[[ DATA, beginning ]]
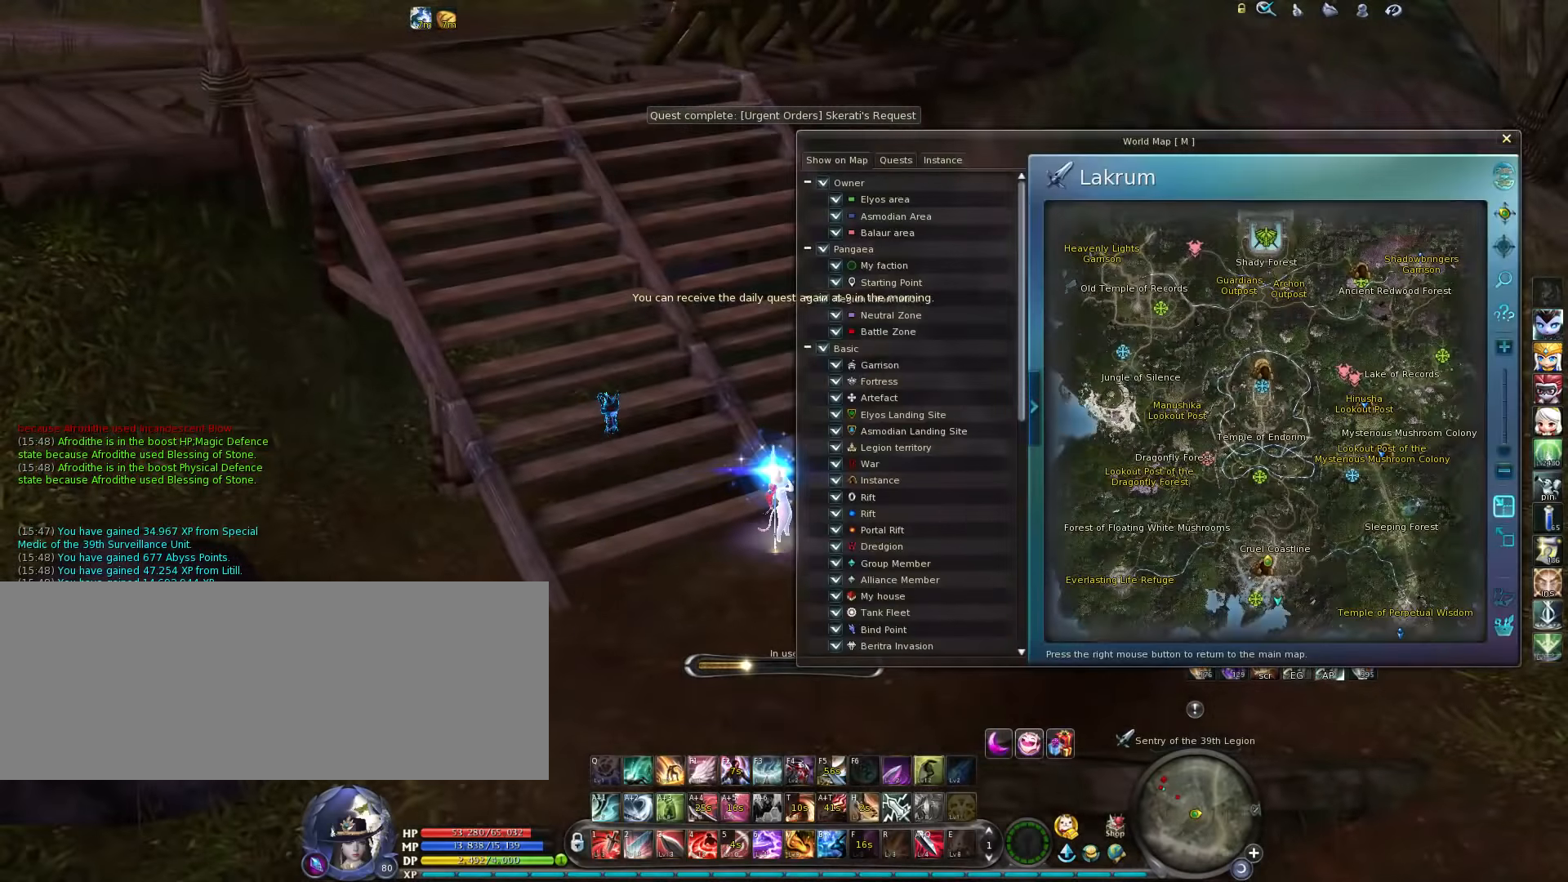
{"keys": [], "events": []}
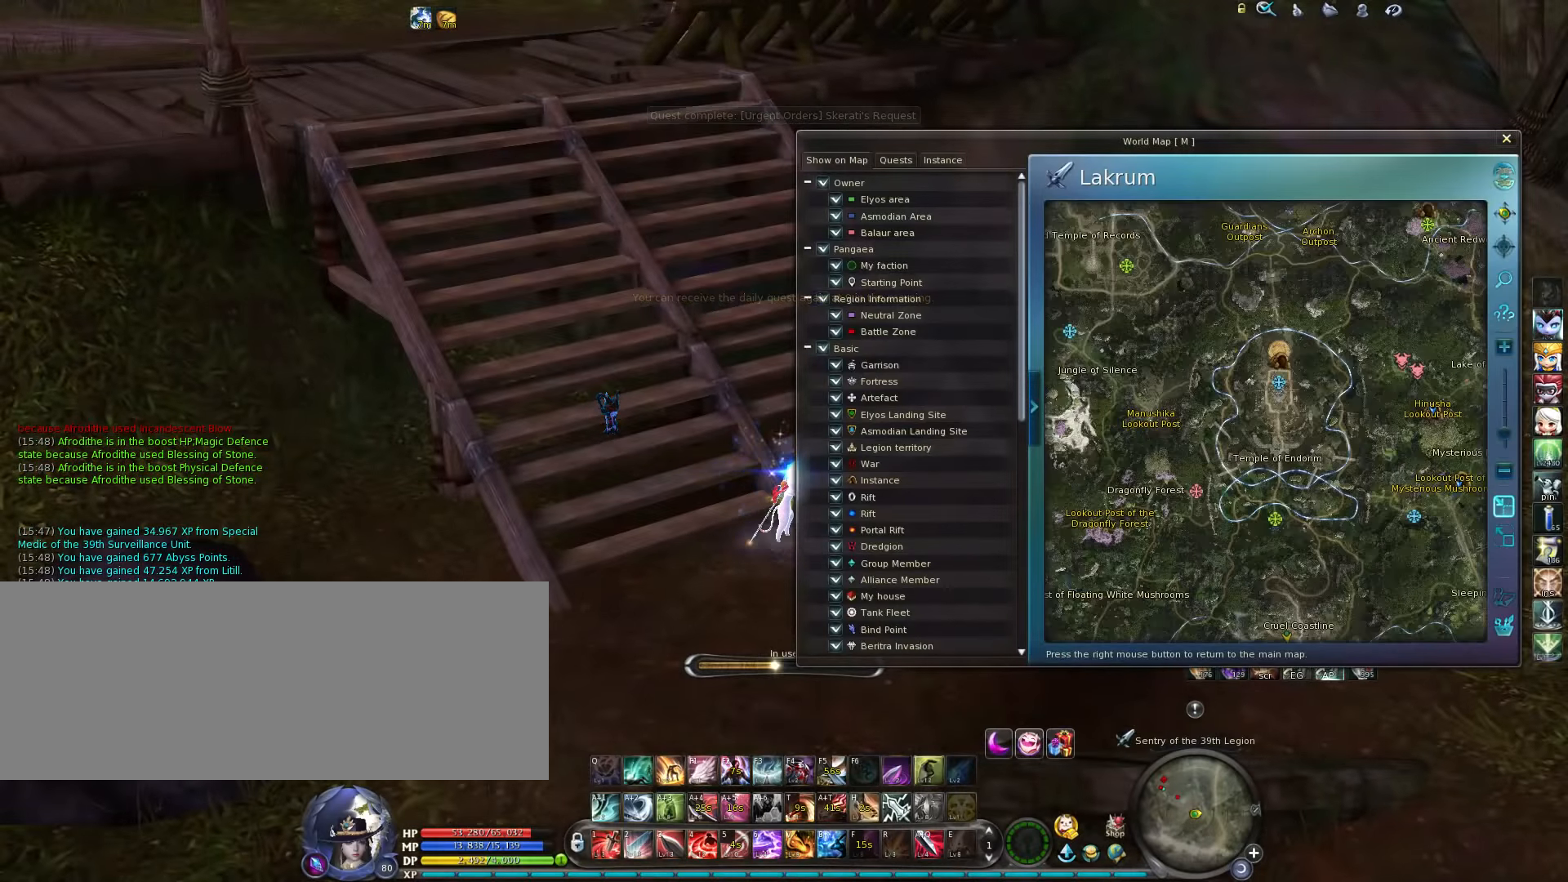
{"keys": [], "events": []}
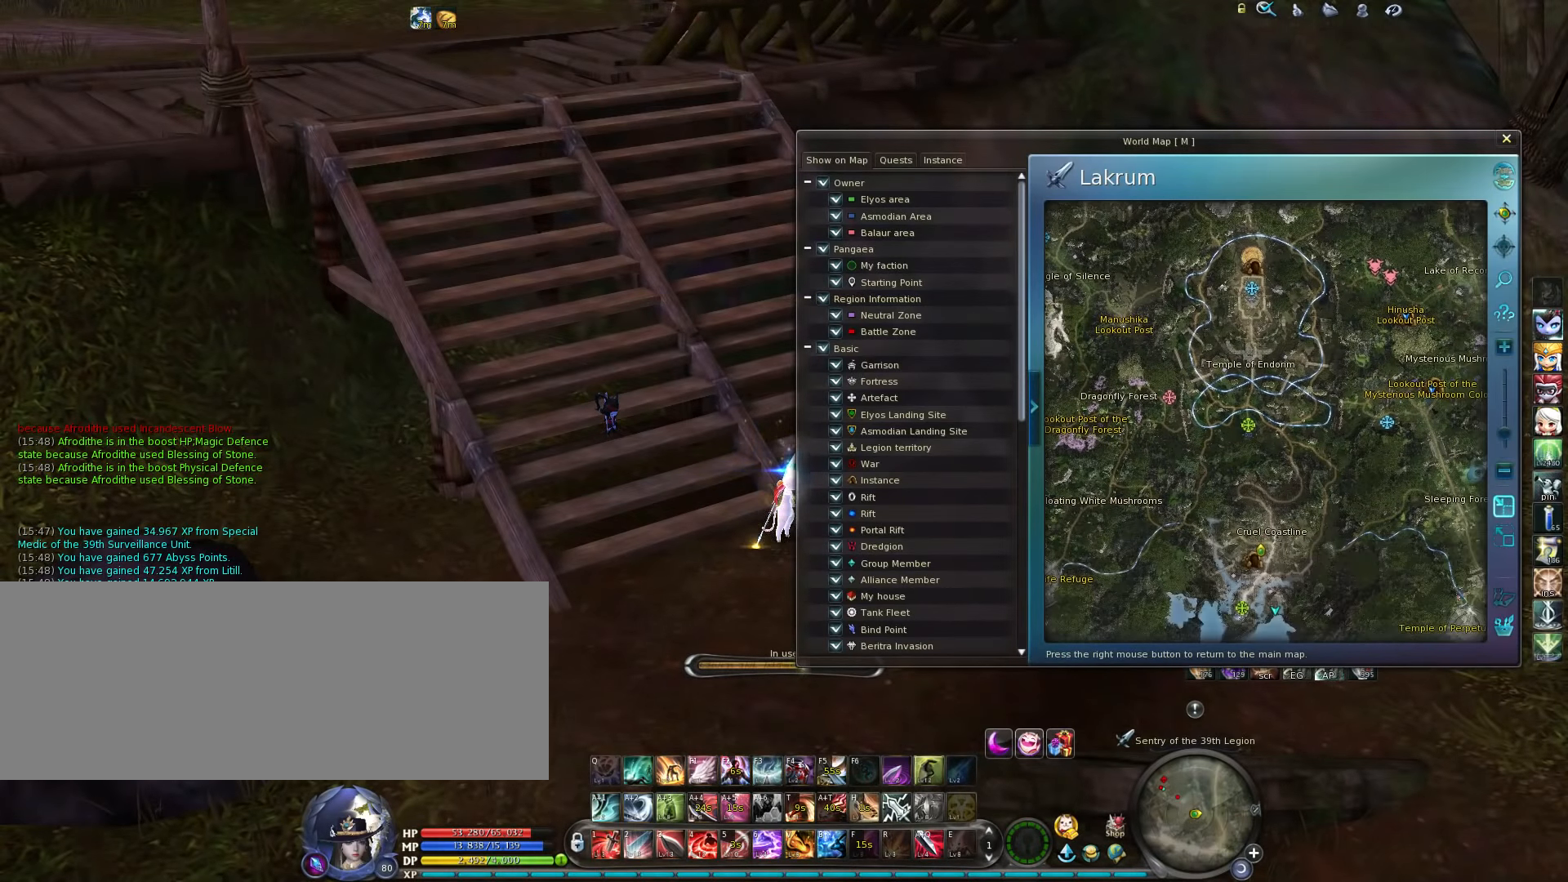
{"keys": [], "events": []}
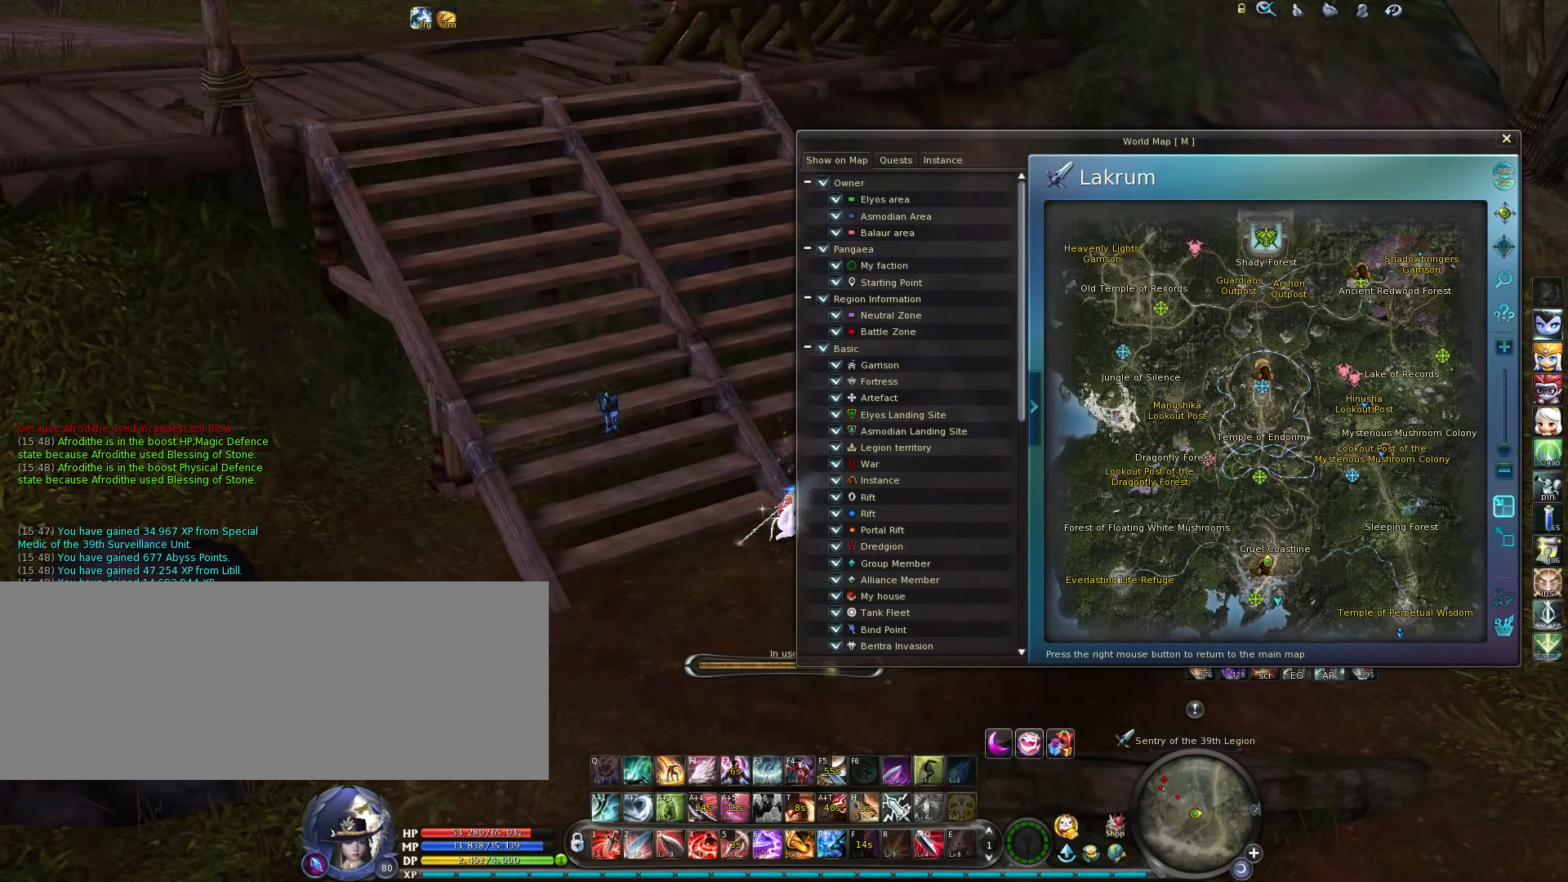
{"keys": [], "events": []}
[[ DATA, end ]]
:: GOAL OF THE EXERCISE ::
Only the pictures are to be left out; restate everything else in the listing word for word.

:: EXERCISE RESPONSE ::
{"keys": [], "events": []}
{"keys": [], "events": []}
{"keys": [], "events": []}
{"keys": [], "events": []}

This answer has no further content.